── EXERCISE INPUT ──

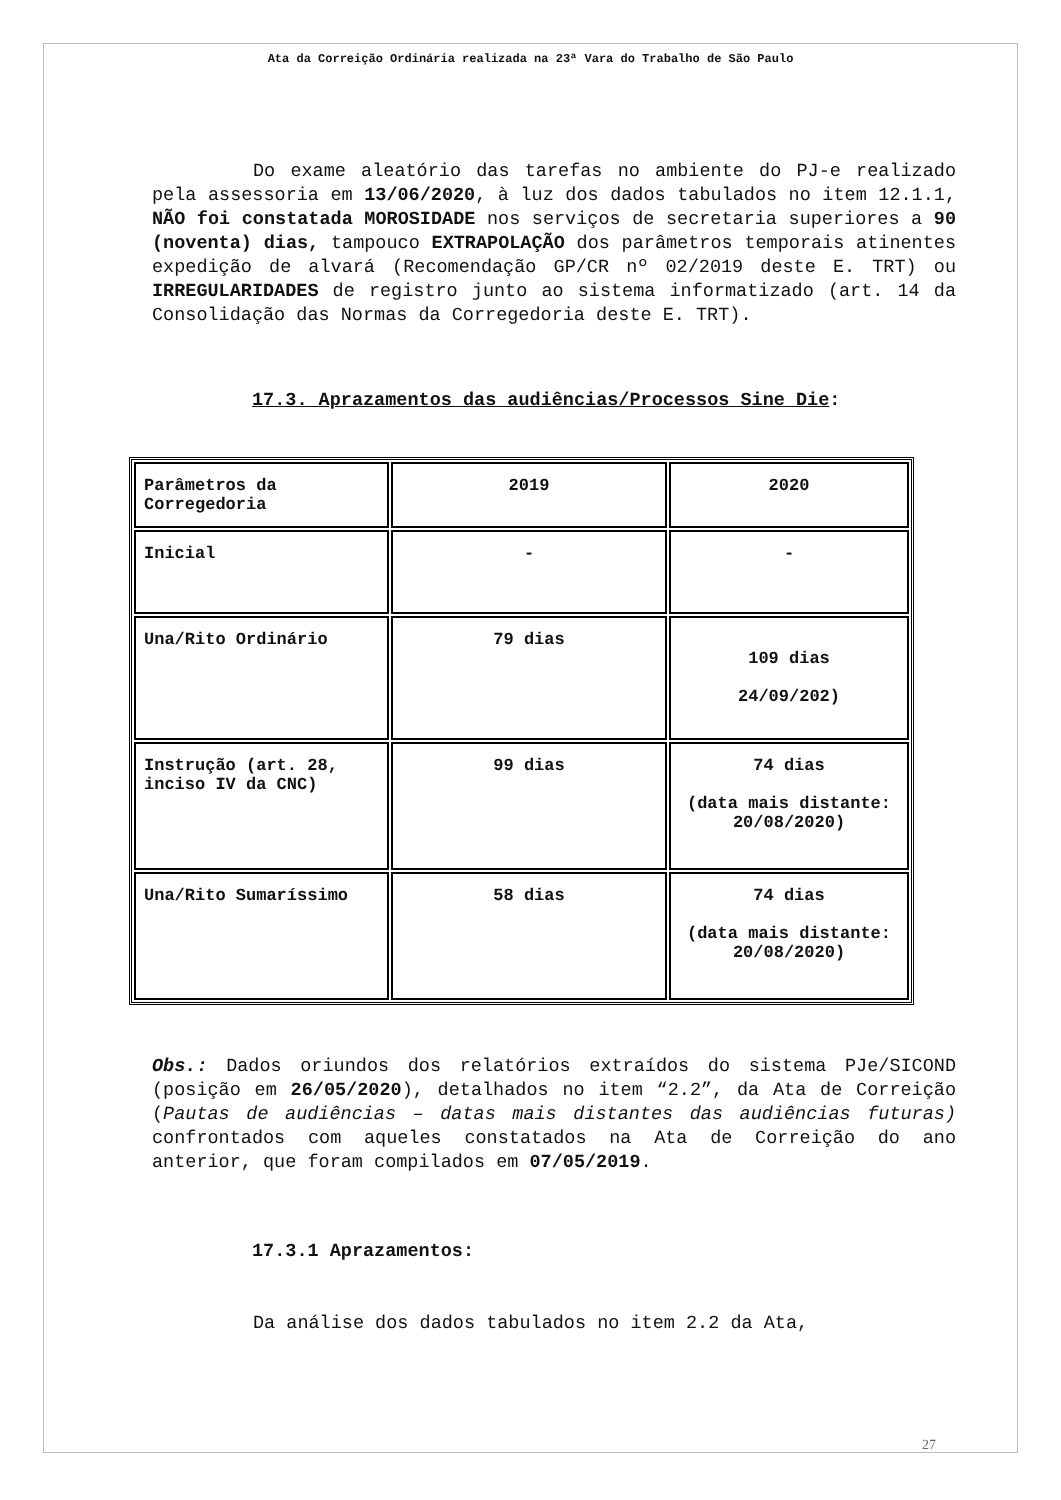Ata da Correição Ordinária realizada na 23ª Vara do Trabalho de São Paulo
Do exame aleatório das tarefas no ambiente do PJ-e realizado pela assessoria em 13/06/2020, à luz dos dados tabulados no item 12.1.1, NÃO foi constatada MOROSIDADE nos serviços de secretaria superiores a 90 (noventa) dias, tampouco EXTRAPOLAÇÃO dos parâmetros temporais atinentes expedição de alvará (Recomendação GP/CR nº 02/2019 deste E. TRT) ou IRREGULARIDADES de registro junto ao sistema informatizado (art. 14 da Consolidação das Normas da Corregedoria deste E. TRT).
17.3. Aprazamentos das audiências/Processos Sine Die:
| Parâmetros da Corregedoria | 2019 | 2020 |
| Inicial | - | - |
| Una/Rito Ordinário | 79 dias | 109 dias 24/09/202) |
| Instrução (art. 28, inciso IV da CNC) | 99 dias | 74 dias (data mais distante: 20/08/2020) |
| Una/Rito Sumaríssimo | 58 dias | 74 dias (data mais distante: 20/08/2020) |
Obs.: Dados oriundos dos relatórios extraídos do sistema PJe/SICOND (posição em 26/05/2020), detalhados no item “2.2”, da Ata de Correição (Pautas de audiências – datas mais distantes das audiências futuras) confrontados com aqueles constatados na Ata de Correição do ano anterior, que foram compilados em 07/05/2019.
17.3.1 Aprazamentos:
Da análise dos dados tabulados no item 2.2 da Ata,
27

───

*WORK INSTRUCTIONS:* Whichever lines of the material hold the word "Rito", find and copy them.

*FINISHED EXERCISE:*
| Una/Rito Ordinário | 79 dias | 109 dias 24/09/202) |
| Una/Rito Sumaríssimo | 58 dias | 74 dias (data mais distante: 20/08/2020) |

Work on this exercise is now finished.